Amanda Lee, an assistant to the city manager, said the plan addresses the growing homeless population in the city and includes several aspects, such as an internal task force, prevention pilot program, HomeShare coordination services, outreach, encampment clean up, advocacy, securing 10 shelter beds and contracting a full-time social worker.
The annual cost is projected to be $760,000 with a one-time funding source from the state for $250,000, along with $440,000 from Senate Bill 2 and Affordable Housing Fund funds and $70,000 from the General Fund, she said.
“For the safety of the community and environment, encampment cleanups will continue on a continuous, as-needed basis,” Lee said. “A significant priority of the strategic plan is to collect and report data to confirm the city’s resources are making a positive impact.”

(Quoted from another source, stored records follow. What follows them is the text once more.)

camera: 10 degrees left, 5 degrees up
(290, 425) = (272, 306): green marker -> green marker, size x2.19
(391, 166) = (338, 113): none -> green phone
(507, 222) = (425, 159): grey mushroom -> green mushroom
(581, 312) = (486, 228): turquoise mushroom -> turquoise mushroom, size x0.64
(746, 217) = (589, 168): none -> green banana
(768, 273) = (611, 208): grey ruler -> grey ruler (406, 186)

The Internal Homelessness Task Force will provide the City Council quarterly updates and add the city’s contracted social worker to the team, according to the staff report.

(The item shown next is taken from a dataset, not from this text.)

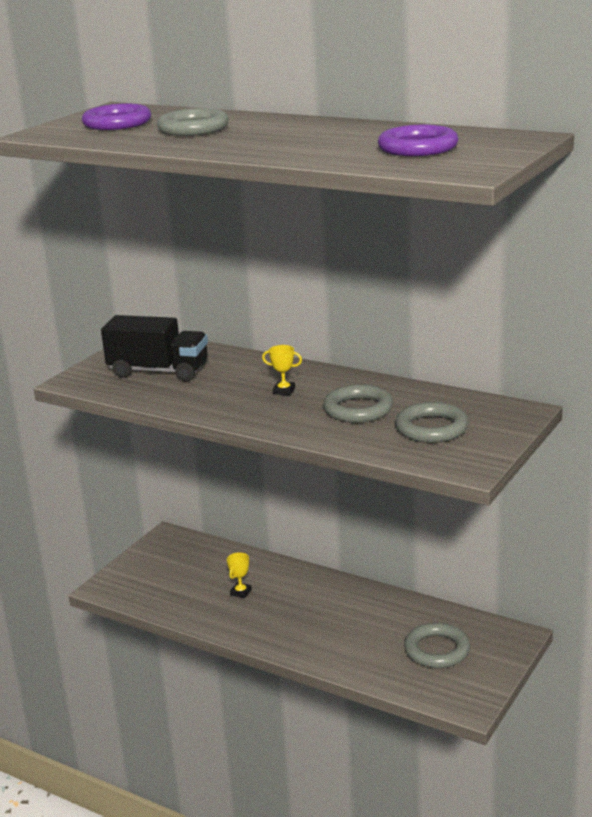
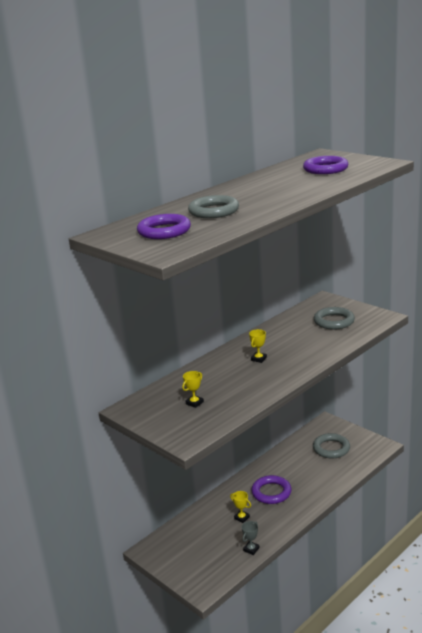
camera: 75 degrees left, 0 degrees up
(158, 371) = (194, 403): black truck -> yellow trophy
(178, 610) = (251, 549): none -> grey trophy
(303, 608) = (271, 492): none -> purple ring
(358, 409) = (299, 338): grey ring -> none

Also, the Historic Downtown Daytime Outreach Program will delay implementation up to 12 months based on a confirmation from the social worker to ensure this option is a viable resource in downtown.
Staff will research options and continue to work with county, state, and federal agencies to advocate for funding and other resources, and maintenance of local control. Staff will conduct outreach statewide to identify like-minded cities interested in financially supporting efforts to address state legislative and ballot initiative challenges to addressing homelessness.
“Staff will continue to work with county, state and federal agencies to maintain local control and other resources,” Lee said. “In addition, staff will continue to work in collaboration with neighboring cities to establish relationships with county officials and working toward regional solutions.”
The two primary ongoing funding sources for implementation of the strategic plan are $250,000 annually from the AFH and approximately $350,000 per year from state funding via SB 2.